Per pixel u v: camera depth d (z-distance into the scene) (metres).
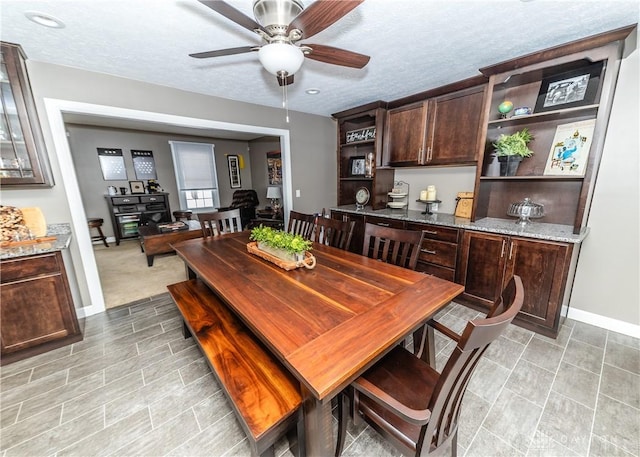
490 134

------------------------

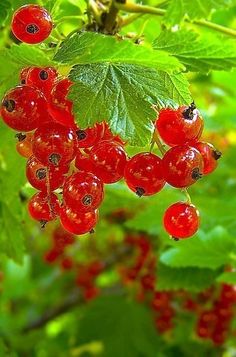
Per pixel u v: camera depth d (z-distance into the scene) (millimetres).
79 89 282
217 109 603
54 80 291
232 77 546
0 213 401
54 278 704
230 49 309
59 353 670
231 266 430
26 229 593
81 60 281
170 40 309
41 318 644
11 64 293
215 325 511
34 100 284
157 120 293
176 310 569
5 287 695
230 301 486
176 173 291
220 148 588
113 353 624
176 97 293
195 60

------------------------

HOW TO COMPLETE THIS TASK
Once the lines holding the word "depth" in the material above are counted, report that number by itself.

TASK SOLUTION
2